Proyek yang sangat dinantikan oleh masyarakat dan pengguna jalan ini ditargetkan tuntas tepat waktu. Jika seluruh proses berjalan mulus tanpa kendala teknis, jembatan ini dijadwalkan masuk ke tahap uji coba operasional pada akhir Juli 2026 mendatang.
Akselerasi pengerjaan di lapangan terus dikawal ketat oleh Kepala Satuan Kerja Pelaksanaan Jalan Nasional (PJN) Wilayah II Sumatera Barat bersama Pejabat Pembuat Komitmen (PPK) 2.4. Langkah pengawasan intensif ini dilakukan guna memastikan seluruh tahapan konstruksi selesai sesuai timeline tanpa sedikit pun mengesampingkan standar kualitas yang berlaku.
Pejabat Pembuat Komitmen (PPK) 2.4, Gina Lamria Tandriati Tampubolon, mengonfirmasi bahwa progres fisik di lapangan kini sudah berada di fase penyelesaian akhir.
"Pembangunan Jembatan Sementara Silaut telah memasuki tahap akhir. Apabila seluruh pekerjaan berjalan sesuai rencana, jembatan akan memasuki tahap uji coba pada akhir Juli 2026," ujar Gina.
Lebih lanjut, Gina memaparkan bahwa fase pengujian merupakan prosedur wajib demi menjamin aspek keselamatan sebelum fasilitas publik ini resmi dibuka.
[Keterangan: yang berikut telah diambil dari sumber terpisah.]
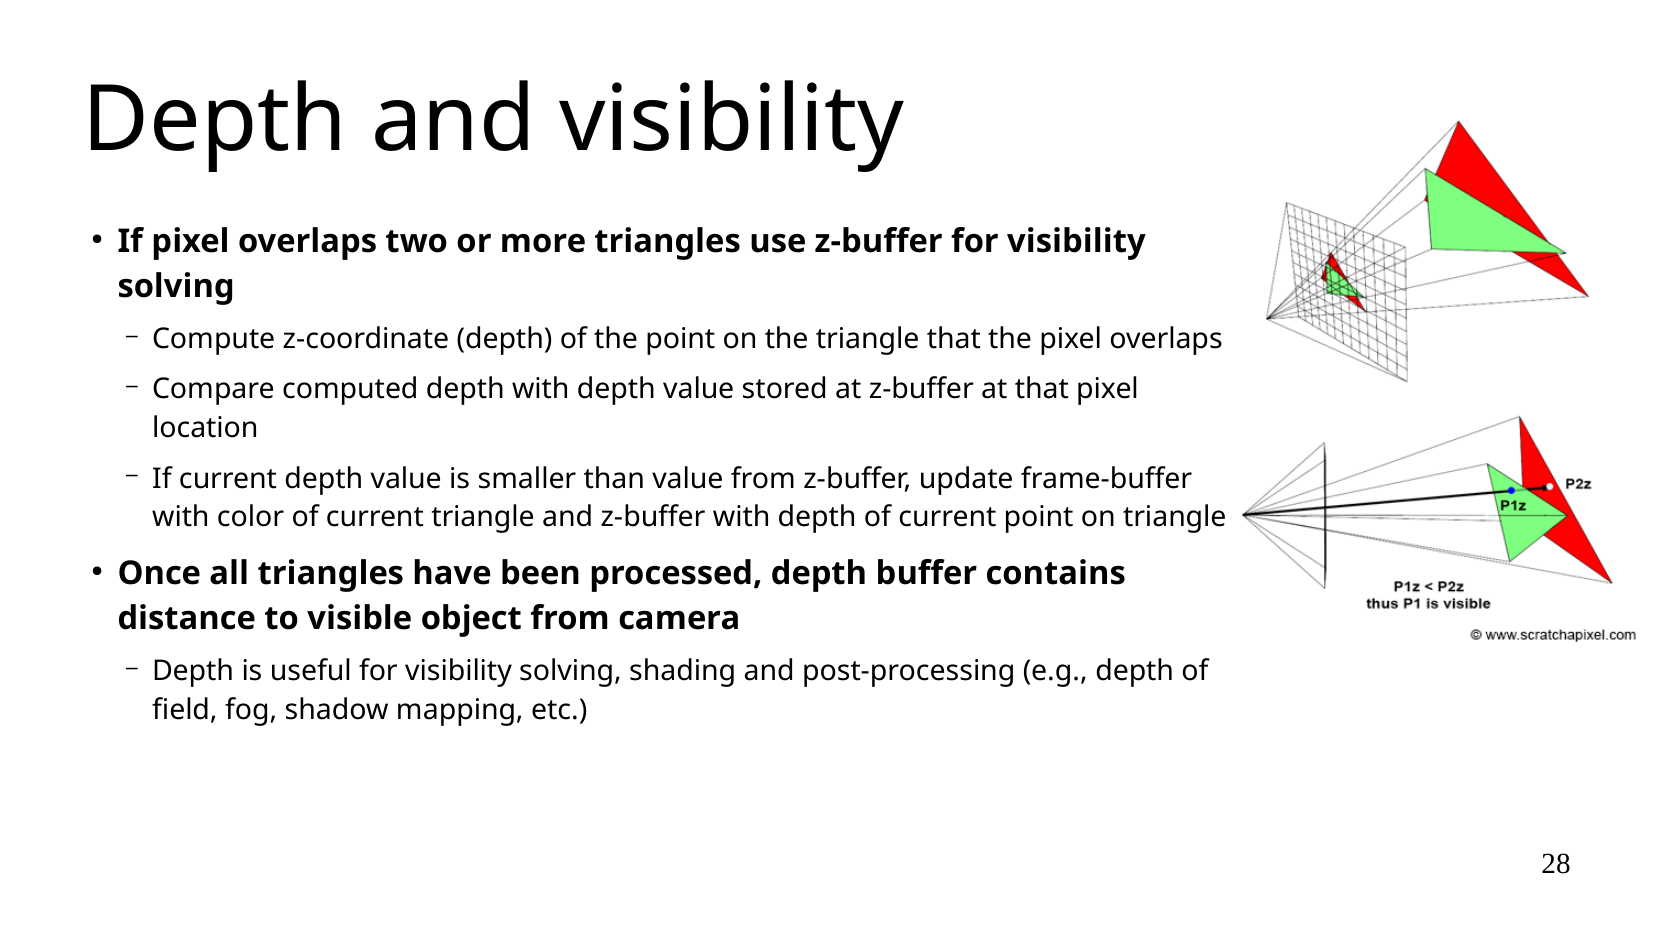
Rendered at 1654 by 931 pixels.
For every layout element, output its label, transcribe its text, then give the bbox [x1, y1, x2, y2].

list If pixel overlaps two or more triangles use z-buffer for visibility solving Compute z-coordinate (depth) of the point on the triangle that the pixel overlaps Compare computed depth with depth value stored at z-buffer at that pixel location If current depth value is smaller than value from z-buffer, update frame-buffer with color of current triangle and z-buffer with depth of current point on triangle Once all triangles have been processed, depth buffer contains distance to visible object from camera Depth is useful for visibility solving, shading and post-processing (e.g., depth of field, fog, shadow mapping, etc.) [82, 217, 1231, 758]
picture [1200, 104, 1640, 644]
title Depth and visibility [82, 37, 1571, 193]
Pada tahapan uji coba tersebut, struktur jembatan akan ditantang menggunakan kendaraan dengan tonase hingga 25 ton guna mengukur tingkat stabilitas, kekuatan, serta kelayakan operasionalnya secara riil.
"Proses uji coba ini menjadi bagian penting dalam memastikan jembatan memenuhi standar teknis dan keselamatan. Setelah seluruh rangkaian pengujian dinyatakan berhasil dan memperoleh persetujuan dari pihak berwenang, jembatan diharapkan dapat segera dimanfaatkan masyarakat sehingga mampu meningkatkan konektivitas wilayah dan memperlancar aktivitas transportasi," tambahnya.
Rampungnya infrastruktur penghubung ini diharapkan mampu menyudahi kendala aksesibilitas yang selama ini dihadapi warga, sekaligus memperkokoh interkoneksi antardaerah di Kabupaten Pesisir Selatan. Langkah nyata ini sekaligus mempertegas komitmen pemerintah dalam merealisasikan target jalan mantap nasional demi mendorong arus distribusi barang dan mobilitas masyarakat yang lebih cepat, aman, dan efisien.